本件においては具体的な使用の状況(使用曜日、走行距離)から具体的に事業においての必要性を特定し、その上で事業専有割合が判断されている。最終的には課税庁が主張する事業専有割合が肯定されたものであるが、共用、混合的な使用状況にある場合は、その按分が事業の用に供するという点において法令に合致している処理であることは上記のとおりであるが、この具体的な判断が注目される。使用曜日や走行距離が具体的な判断基準として採用されているが、請求人が採用する単年度ベースの利用状況は、収入の変動から鑑みて、その因果関係が明示的ではないとして否定しており(但し、減価償却資産の性格上、所得との因果関係が必ずしも直接的ではないことからもこの判断には疑問もあるが)、算定方法として客観性が確保されているのか否かという点が重要視されている(車両での移動先等の明示も含む)。かかるような処理の背景として上記のように所得税法施行令に定める家事関連費との関連がその起点となっていることは留意されるべきであろう。すなわち、共用、混合経費の按分において必要性の立証のみならず、必要部分の明示的な区分が可能であることをその経費算入の要件として法令上明記している点がこのような判断プロセスを支えている。このように考えるならば、共用資産、経費の按分においては、この区分においては、必要性の立証のみならず、必要部分の明示的な(客観性を確保した上で)区分の存在が重要な要件となるものと考えられる。法令解釈としてはこの必要である部分とは如何なる意義を有するものであり、どの程度の立証が必要であるのかという点を検討課題とするべきであるものと考えるが、このように事実上の立証責任の転換が行われており、納税者にその事業の用に供していることの立証が求められていることは重要な点であると認識されるべきである。このように考えると事業の用に供しているという点と専有に関して、減価償却に対する法規定の基本的な趣旨からより検討すべきともいえるのかもしれない。

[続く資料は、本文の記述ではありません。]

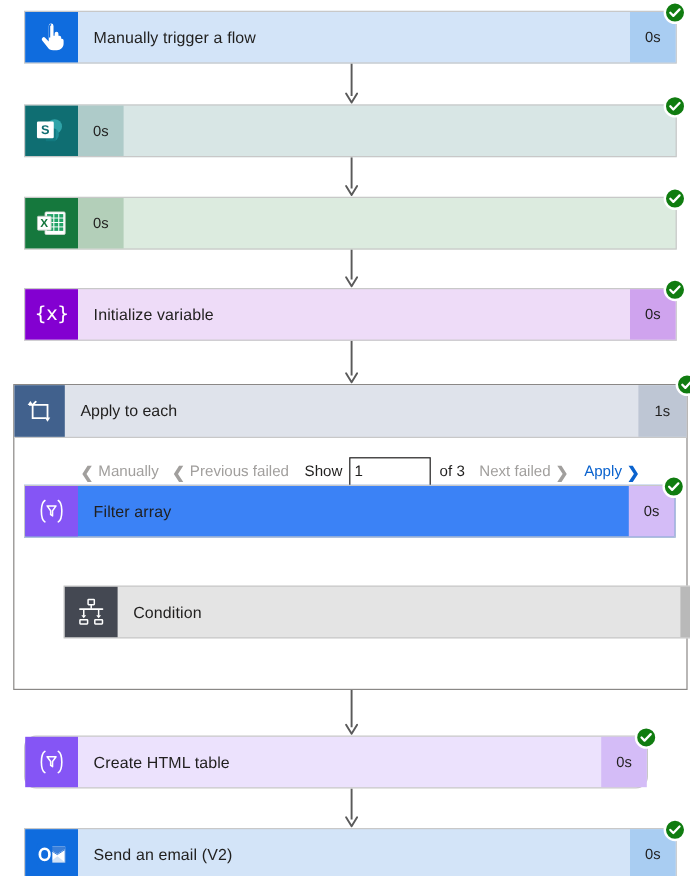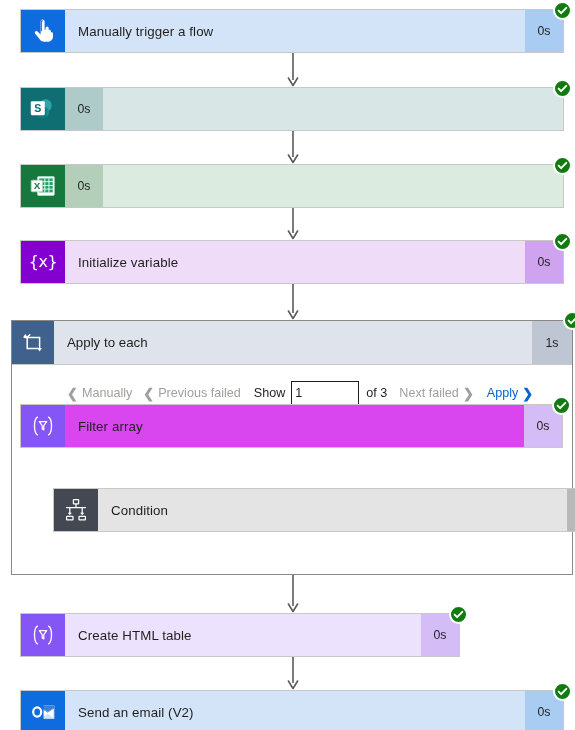--- a/index.html
+++ b/index.html
@@ -240,21 +240,21 @@
         <span class="ic-txt" style="font-size:16px;">{x}</span>
       </div>
       <div class="card-title">Initialize variable</div>
       <div class="card-dur" style="background: rgb(207, 163, 238);">0s</div>
       <span class="badge">
         <svg width="11" height="11" viewBox="0 0 11 11">
           <path d="M1.6 5.6l2.5 2.6L9.3 2.8" fill="none" stroke="#ffffff" stroke-width="1.9" stroke-linecap="round" stroke-linejoin="round"></path>
         </svg>
       </span>
     </div>
-    <div class="card" style="left: 20px; top: 613px; width: 440px; background: rgb(236, 226, 253);">
+    <div class="card" style="left: 20px; top: 613px; width: 520px; background: rgb(236, 226, 253); border-radius: 10px;">
       <div class="card-icon" style="background: rgb(133, 85, 245);">
         <svg class="ic" width="26" height="22" viewBox="0 0 26 22">
           <path d="M7.4 2.1c-1.8 1.1-2.9 4.2-2.9 8.9s1.1 7.8 2.9 8.9" fill="none" stroke="#ffffff" stroke-width="1.35" stroke-linecap="round"></path>
           <path d="M18.6 2.1c1.8 1.1 2.9 4.2 2.9 8.9s-1.1 7.8-2.9 8.9" fill="none" stroke="#ffffff" stroke-width="1.35" stroke-linecap="round"></path>
           <path d="M9.3 6.6h7.4l-2.9 4v4.3l-1.6-1v-3.3z" fill="none" stroke="#ffffff" stroke-width="1.25" stroke-linejoin="round"></path>
         </svg>
       </div>
       <div class="card-title">Create HTML table</div>
       <div class="card-dur" style="background: rgb(212, 188, 247);">0s</div>
       <span class="badge">
@@ -364,21 +364,21 @@
           <span>Next failed</span>
           <span class="pg-chev">❯</span>
         </span>
         <span style="width:13px"></span>
         <span class="pg-link active">
           <span>Apply</span>
           <span class="pg-chev">❯</span>
         </span>
       </div>
     </div>
-    <div class="card" style="left: 20px; top: 404px; width: 543px; background: #d946ef;">
+    <div class="card" style="left: 20px; top: 404px; width: 543px; background: #3b82f6;">
       <div class="card-icon" style="background: rgb(133, 85, 245);">
         <svg class="ic" width="26" height="22" viewBox="0 0 26 22">
           <path d="M7.4 2.1c-1.8 1.1-2.9 4.2-2.9 8.9s1.1 7.8 2.9 8.9" fill="none" stroke="#ffffff" stroke-width="1.35" stroke-linecap="round"></path>
           <path d="M18.6 2.1c1.8 1.1 2.9 4.2 2.9 8.9s-1.1 7.8-2.9 8.9" fill="none" stroke="#ffffff" stroke-width="1.35" stroke-linecap="round"></path>
           <path d="M9.3 6.6h7.4l-2.9 4v4.3l-1.6-1v-3.3z" fill="none" stroke="#ffffff" stroke-width="1.25" stroke-linejoin="round"></path>
         </svg>
       </div>
       <div class="card-title">Filter array</div>
       <div class="card-dur" style="background: rgb(212, 188, 247);">0s</div>
       <span class="badge">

なお、以上のように本件の中心的な争点は減価償却としての資産の利用状況の判定であることは言うまでもないが、本件においてはかかる資産の事業に対する必要性の認定にあたり、事業用として実際の利用のみならず、利用の可能性も含んだものとして請求人から主張されている。具体的には、事業のため移動するための車両としての利用のみならず、24時間対応するための準備的な段階にあることも当該車両の必要性を主張している。これはいわば事業に関する必要性を、より拡張的に捉え、具体的に因果関係があるものとして必要性がある場合のみならず、利用の可能性がある場合も含むものとして、拡張的に可能性も考慮したものでと解しているものと考えられる。事業の経営者として、実際の舵取りにおいてはこのような可能性への配慮が必要であることは一般論として必ずしも否定されるべきものとしては捉えることは困難であるが、租税法規においてこの部分を如何にして評価すべきであるのかという点は、従前よりその必要性の解釈として問題とされているものと考えられる。そもそも可能性といえど、事業内容、可能性の程度において多種多様であり、一律に法規定で処理することが可能であるのかは疑問であるが、如何なる点を法はかかる拡張的な経費計上を肯定する考えに求めているのか、如何なるものとその経費において具備すべきものとしているのかという点は法の枠組みとして重要であろう。本件における事業専有割合もこの点において影響される、所得との関連において直接的ではないという点で、減価償却資産・共用資産の按分においてはより重要な要因であるようにも考えられよう。

以上です。毎度のごとく論文Stockとして作成しているものですので完成度は低いですが、参考までに。